La France est l’un des premiers États membres de l’Union Européenne à s’être doté d’un régime de rétablissement et de résolution des organismes d’assurance. Introduit par l’article 47-V de la loi 2016-1691 (dite loi Sapin 2) du 9 décembre 2016 et par l’Ordonnance n° 2017-1608 du 27 novembre 2017, ce régime s’applique :

  • aux entreprises d’assurance et de réassurance, mutuelles et instituts et unions de prévoyance soumis à Solvabilité II ;
  • aux sociétés de groupe d’assurance ;
  • aux entités d’un groupe d’assurance fournissant des services indispensables aux activités du groupe ;
  • aux organismes de retraite professionnelle.

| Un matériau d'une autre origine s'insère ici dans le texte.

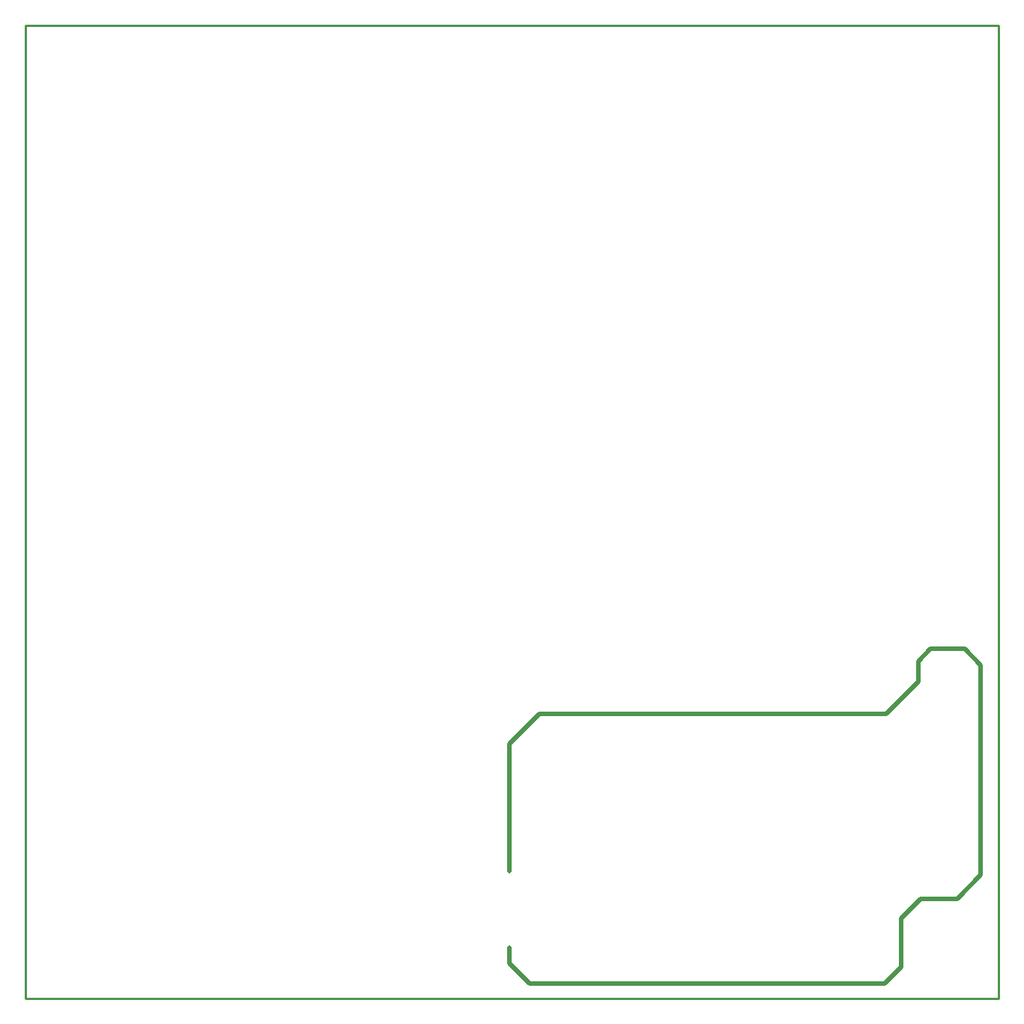
<source format=gko>
G04*
G04 #@! TF.GenerationSoftware,Altium Limited,Altium Designer,18.0.7 (293)*
G04*
G04 Layer_Color=16711935*
%FSLAX25Y25*%
%MOIN*%
G70*
G01*
G75*
%ADD17C,0.02000*%
%ADD48C,0.01000*%
D17*
X215285Y56751D02*
Y113290D01*
X228735Y126740D01*
X383065D01*
X397175Y140849D01*
Y149968D01*
X402687Y155480D01*
X418117D01*
X425128Y148469D01*
Y55086D02*
Y148469D01*
X414498Y44456D02*
X425128Y55086D01*
X398431Y44456D02*
X414498D01*
X389770Y35795D02*
X398431Y44456D01*
X389770Y13951D02*
Y35795D01*
X382479Y6661D02*
X389770Y13951D01*
X224340Y6661D02*
X382479D01*
X215285Y15716D02*
X224340Y6661D01*
X215285Y15716D02*
Y22803D01*
D48*
X-0Y433071D02*
X0Y0D01*
X433071D01*
X0Y433071D02*
X433071D01*
Y0D02*
Y433071D01*
M02*

</source>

Le volet préventif du régime, qui emporte obligation pour les organismes de réaliser un plan préventif de rétablissement et, pour l’autorité de résolution, de réaliser un plan préventif de résolution, s’applique notamment aux organismes dont le total actif, évalué conformément aux dispositions du cadre Solvabilité II, a dépassé au moins une fois au cours des trois derniers exercices annuels le seuil de 50 milliards d’euros1 . Depuis 2019, 14 organismes sont concernés par ce volet préventif.

Les objectifs de la résolution des assurances sont énoncés à l’article L.311-22 du code des assurances : « le collège de résolution veille à assurer la continuité des fonctions critiques résultant de l'activité de cette personne, à éviter ou à réduire les effets négatifs sur la stabilité financière, à protéger les ressources de l'État d'un recours à des aides financières publiques exceptionnelles ainsi qu'à la protection des droits des assurés, souscripteurs, adhérents, membres participants et bénéficiaires des garanties ».